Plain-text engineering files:
=== Section Start ===

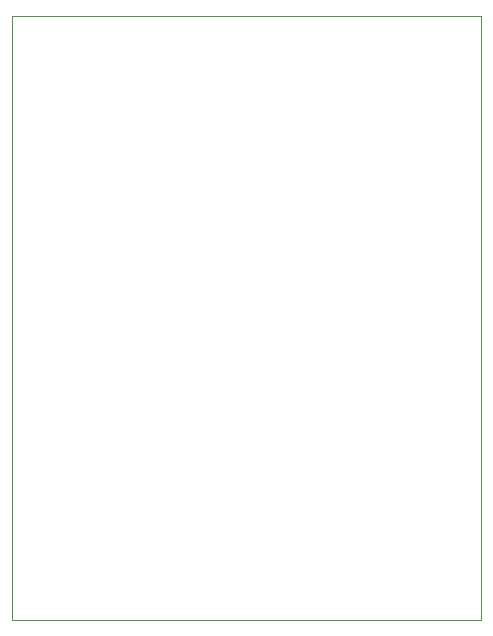
<source format=gbr>
%TF.GenerationSoftware,KiCad,Pcbnew,7.0.2*%
%TF.CreationDate,2023-04-22T16:52:06-03:00*%
%TF.ProjectId,PowerAndCommModule,506f7765-7241-46e6-9443-6f6d6d4d6f64,rev?*%
%TF.SameCoordinates,Original*%
%TF.FileFunction,Profile,NP*%
%FSLAX46Y46*%
G04 Gerber Fmt 4.6, Leading zero omitted, Abs format (unit mm)*
G04 Created by KiCad (PCBNEW 7.0.2) date 2023-04-22 16:52:06*
%MOMM*%
%LPD*%
G01*
G04 APERTURE LIST*
%TA.AperFunction,Profile*%
%ADD10C,0.100000*%
%TD*%
G04 APERTURE END LIST*
D10*
X26252500Y-28900000D02*
X65927500Y-28900000D01*
X65927500Y-80100000D01*
X26252500Y-80100000D01*
X26252500Y-28900000D01*
M02*

</source>
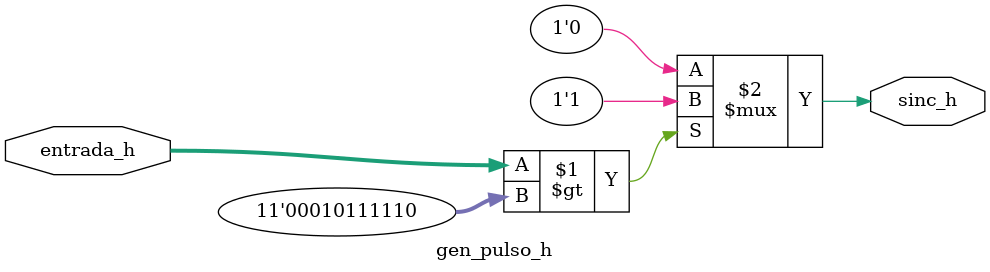
<source format=v>
module gen_pulso_h (
input [10:0] entrada_h,
output sinc_h);

assign sinc_h=(entrada_h>11'b 00010111110)?1'b1:1'b0;
endmodule

</source>
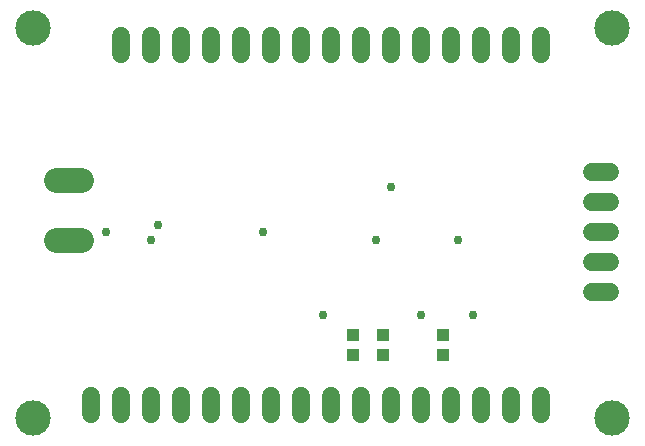
<source format=gbs>
G75*
%MOIN*%
%OFA0B0*%
%FSLAX25Y25*%
%IPPOS*%
%LPD*%
%AMOC8*
5,1,8,0,0,1.08239X$1,22.5*
%
%ADD10C,0.06000*%
%ADD11R,0.03937X0.04331*%
%ADD12C,0.11811*%
%ADD13C,0.08250*%
%ADD14C,0.02953*%
D10*
X0066500Y0052000D02*
X0066500Y0058000D01*
X0076500Y0058000D02*
X0076500Y0052000D01*
X0086500Y0052000D02*
X0086500Y0058000D01*
X0096500Y0058000D02*
X0096500Y0052000D01*
X0106500Y0052000D02*
X0106500Y0058000D01*
X0116500Y0058000D02*
X0116500Y0052000D01*
X0126500Y0052000D02*
X0126500Y0058000D01*
X0136500Y0058000D02*
X0136500Y0052000D01*
X0146500Y0052000D02*
X0146500Y0058000D01*
X0156500Y0058000D02*
X0156500Y0052000D01*
X0166500Y0052000D02*
X0166500Y0058000D01*
X0176500Y0058000D02*
X0176500Y0052000D01*
X0186500Y0052000D02*
X0186500Y0058000D01*
X0196500Y0058000D02*
X0196500Y0052000D01*
X0206500Y0052000D02*
X0206500Y0058000D01*
X0216500Y0058000D02*
X0216500Y0052000D01*
X0233500Y0092500D02*
X0239500Y0092500D01*
X0239500Y0102500D02*
X0233500Y0102500D01*
X0233500Y0112500D02*
X0239500Y0112500D01*
X0239500Y0122500D02*
X0233500Y0122500D01*
X0233500Y0132500D02*
X0239500Y0132500D01*
X0216500Y0172000D02*
X0216500Y0178000D01*
X0206500Y0178000D02*
X0206500Y0172000D01*
X0196500Y0172000D02*
X0196500Y0178000D01*
X0186500Y0178000D02*
X0186500Y0172000D01*
X0176500Y0172000D02*
X0176500Y0178000D01*
X0166500Y0178000D02*
X0166500Y0172000D01*
X0156500Y0172000D02*
X0156500Y0178000D01*
X0146500Y0178000D02*
X0146500Y0172000D01*
X0136500Y0172000D02*
X0136500Y0178000D01*
X0126500Y0178000D02*
X0126500Y0172000D01*
X0116500Y0172000D02*
X0116500Y0178000D01*
X0106500Y0178000D02*
X0106500Y0172000D01*
X0096500Y0172000D02*
X0096500Y0178000D01*
X0086500Y0178000D02*
X0086500Y0172000D01*
X0076500Y0172000D02*
X0076500Y0178000D01*
D11*
X0154000Y0078346D03*
X0154000Y0071654D03*
X0164000Y0071654D03*
X0164000Y0078346D03*
X0184000Y0078346D03*
X0184000Y0071654D03*
D12*
X0047248Y0050748D03*
X0047248Y0180669D03*
X0240161Y0180669D03*
X0240161Y0050748D03*
D13*
X0063125Y0110000D02*
X0054875Y0110000D01*
X0054875Y0130000D02*
X0063125Y0130000D01*
D14*
X0071500Y0112500D03*
X0086500Y0110000D03*
X0089000Y0115000D03*
X0124000Y0112500D03*
X0144000Y0085000D03*
X0161500Y0110000D03*
X0166500Y0127500D03*
X0189000Y0110000D03*
X0194000Y0085000D03*
X0176500Y0085000D03*
M02*

</source>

=== Section End ===

*Instructions to follow*
An exact copy of the lines above, from the one containing "X0146500Y0058000D01*" through the one containing "X0206500Y0178000D02*", is the whole of the answer.

*Task output*
X0146500Y0058000D01*
X0156500Y0058000D02*
X0156500Y0052000D01*
X0166500Y0052000D02*
X0166500Y0058000D01*
X0176500Y0058000D02*
X0176500Y0052000D01*
X0186500Y0052000D02*
X0186500Y0058000D01*
X0196500Y0058000D02*
X0196500Y0052000D01*
X0206500Y0052000D02*
X0206500Y0058000D01*
X0216500Y0058000D02*
X0216500Y0052000D01*
X0233500Y0092500D02*
X0239500Y0092500D01*
X0239500Y0102500D02*
X0233500Y0102500D01*
X0233500Y0112500D02*
X0239500Y0112500D01*
X0239500Y0122500D02*
X0233500Y0122500D01*
X0233500Y0132500D02*
X0239500Y0132500D01*
X0216500Y0172000D02*
X0216500Y0178000D01*
X0206500Y0178000D02*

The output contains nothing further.